ECLI:NL:RBDHA:2022:13835
Rechtbank Den Haag
- Eerste aanleg - enkelvoudig
- Rechtspraak.nl
Niet-ontvankelijkheid van asielaanvraag wegens vertrek met onbekende bestemming
In deze zaak heeft de Rechtbank Den Haag op 15 december 2022 uitspraak gedaan over de asielaanvraag van eiser, die niet in behandeling is genomen door de staatssecretaris van Justitie en Veiligheid. De rechtbank heeft vastgesteld dat eiser op 8 november 2022 met onbekende bestemming is vertrokken, wat door de staatssecretaris is bevestigd in een brief van 13 december 2022. Eiser en zijn gemachtigde zijn niet verschenen op de zitting, ondanks voorafgaand bericht.

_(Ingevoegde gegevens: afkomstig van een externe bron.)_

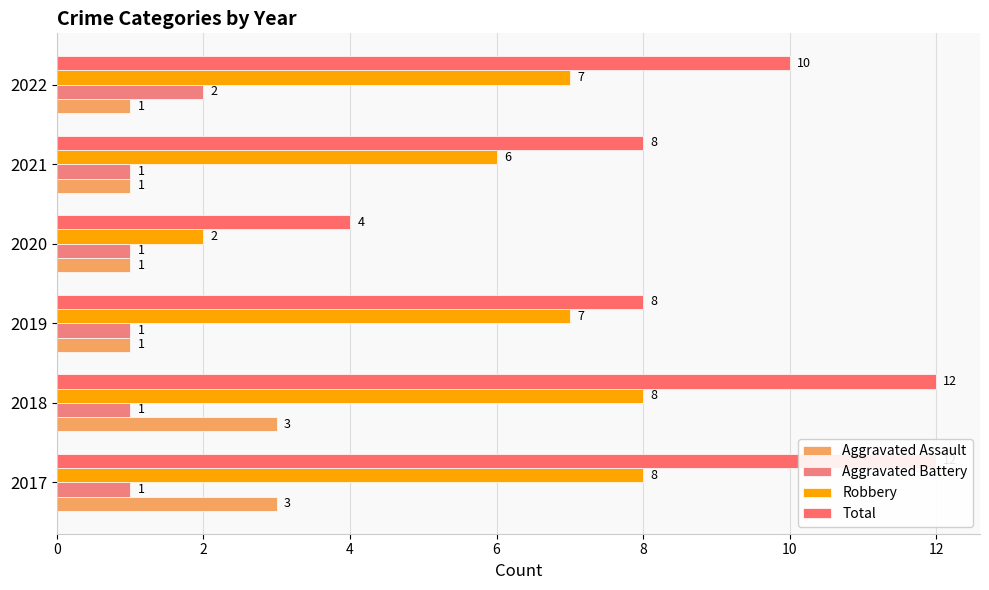

What is the maximum value for Total?

12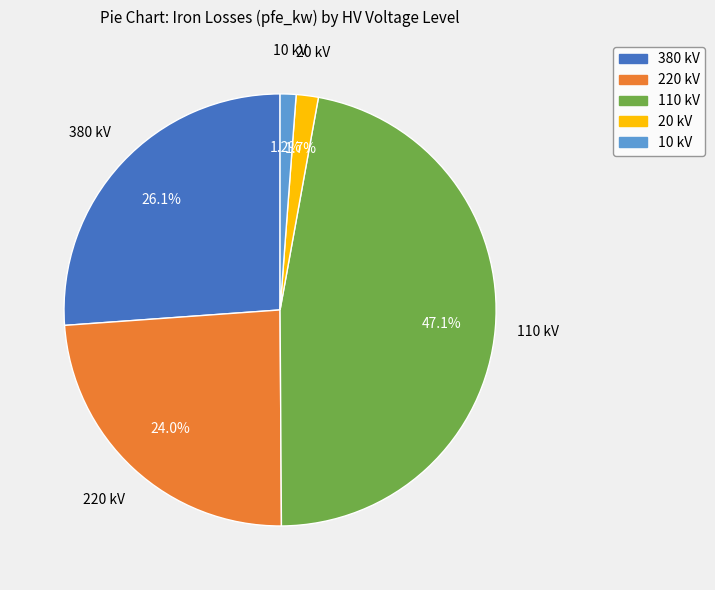

Which has a higher value, 380 kV or 20 kV?

380 kV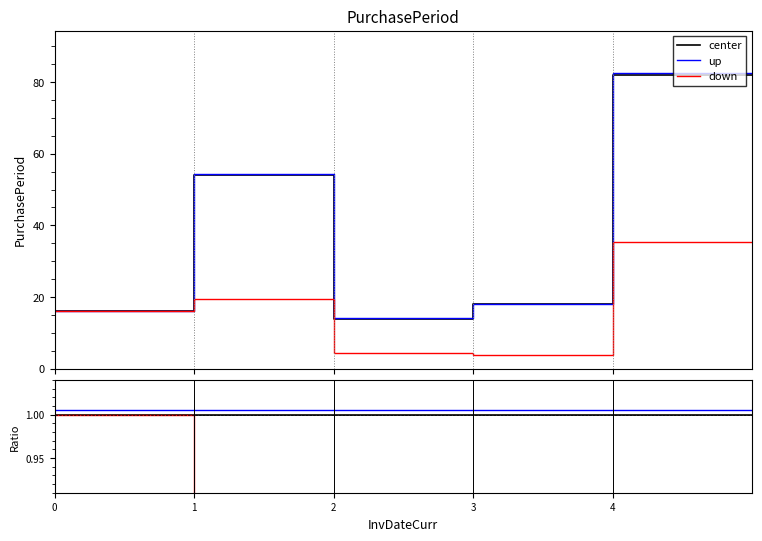

Rank the series at 0 from highest to lowest value.

up, center, down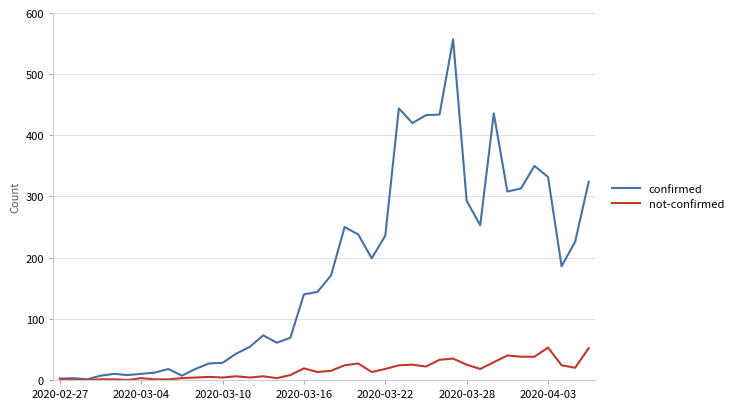

What is the highest value of the not-confirmed series?

53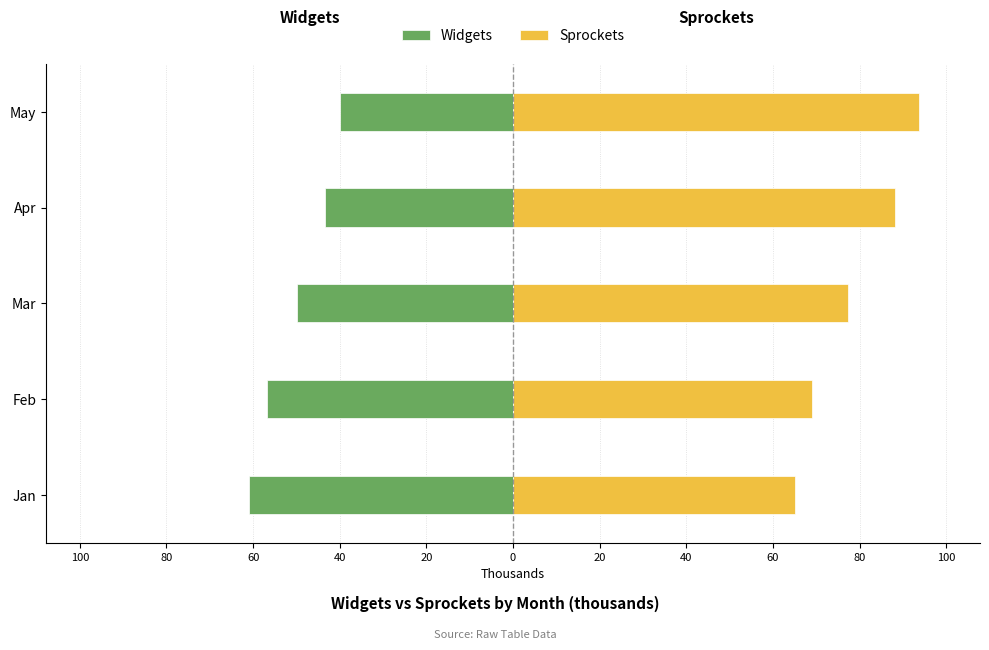

What is the value of the Widgets bar at the 4th from the left?

-43.3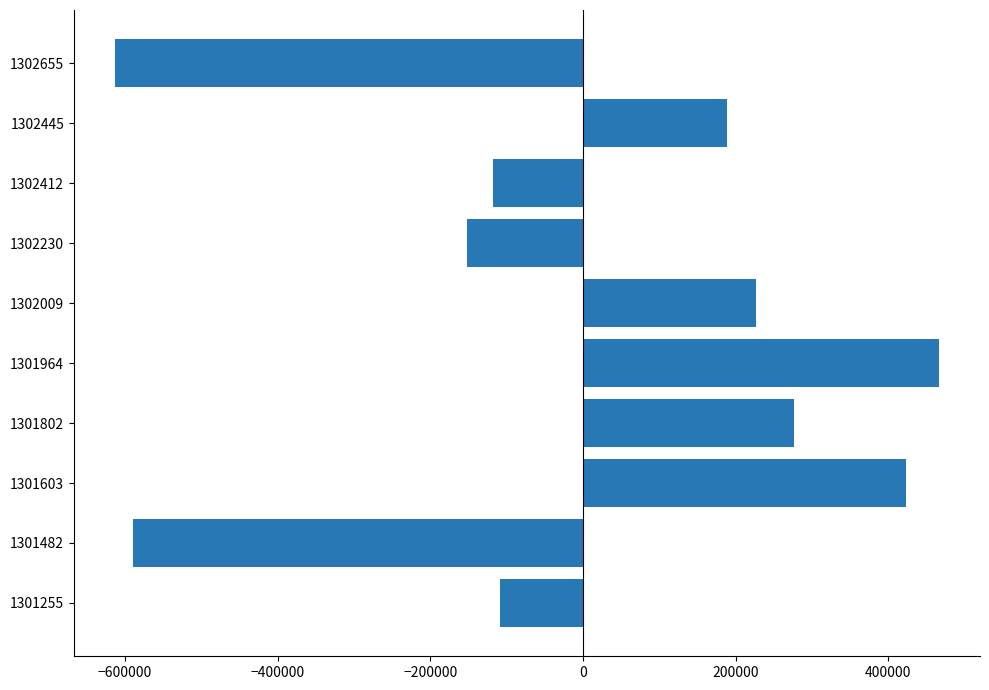

How many data points does each series have?

10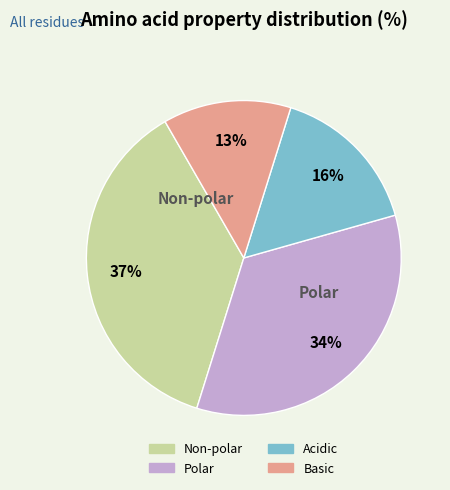

What percentage is the Polar slice, to the nearest percent?

34%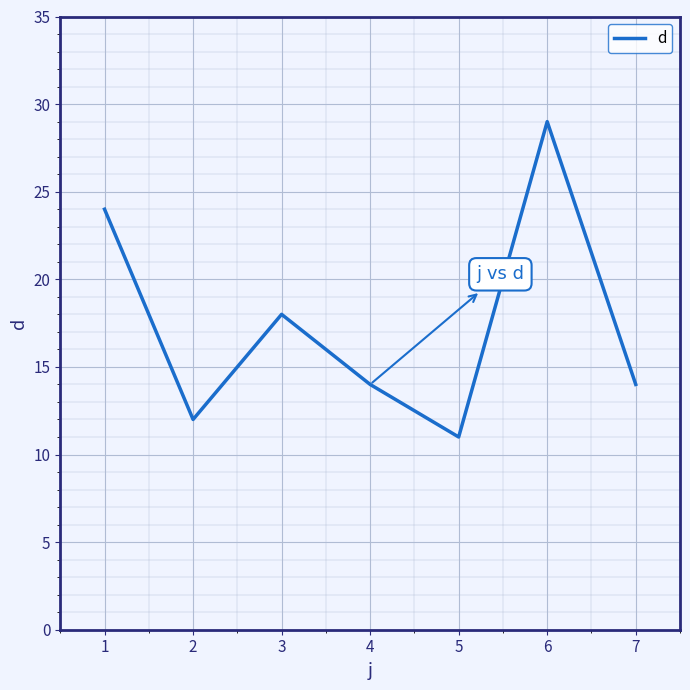

What is the average value?

17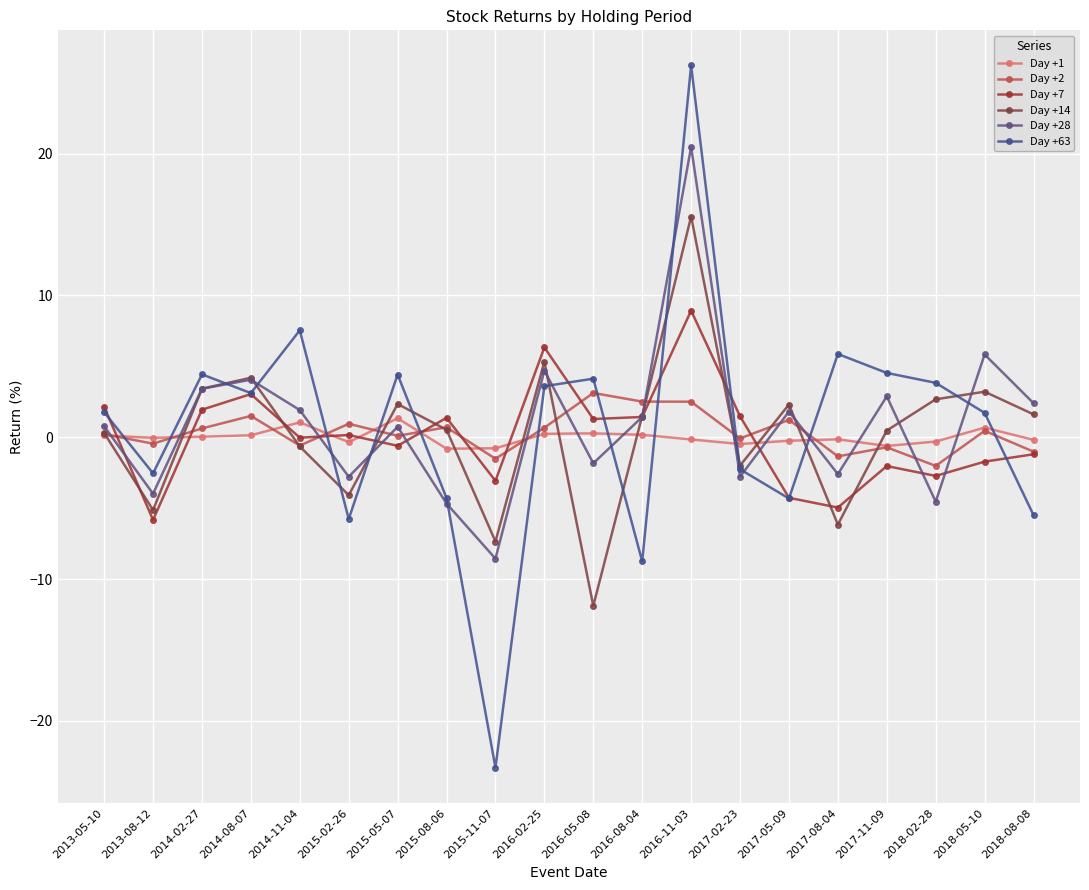

After their last crossing, which series has the higher values: Day +14 or Day +1?

Day +14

De rechtbank heeft de zaak behandeld en onmiddellijk uitspraak gedaan na de zitting.
De rechtbank heeft geoordeeld dat eiser geen procesbelang meer heeft bij zijn beroep, aangezien hij met onbekende bestemming is vertrokken en geen contact meer onderhoudt met zijn gemachtigde. Dit leidt tot de conclusie dat eiser kennelijk geen prijs meer stelt op asielrechtelijke bescherming in Nederland. Daarom heeft de rechtbank het beroep niet-ontvankelijk verklaard. Er is geen aanleiding voor een proceskostenveroordeling.
De uitspraak is openbaar gemaakt en er is een rechtsmiddel tegen deze uitspraak, waarbij hoger beroep kan worden ingesteld bij de Afdeling bestuursrechtspraak van de Raad van State binnen één week na bekendmaking van het proces-verbaal.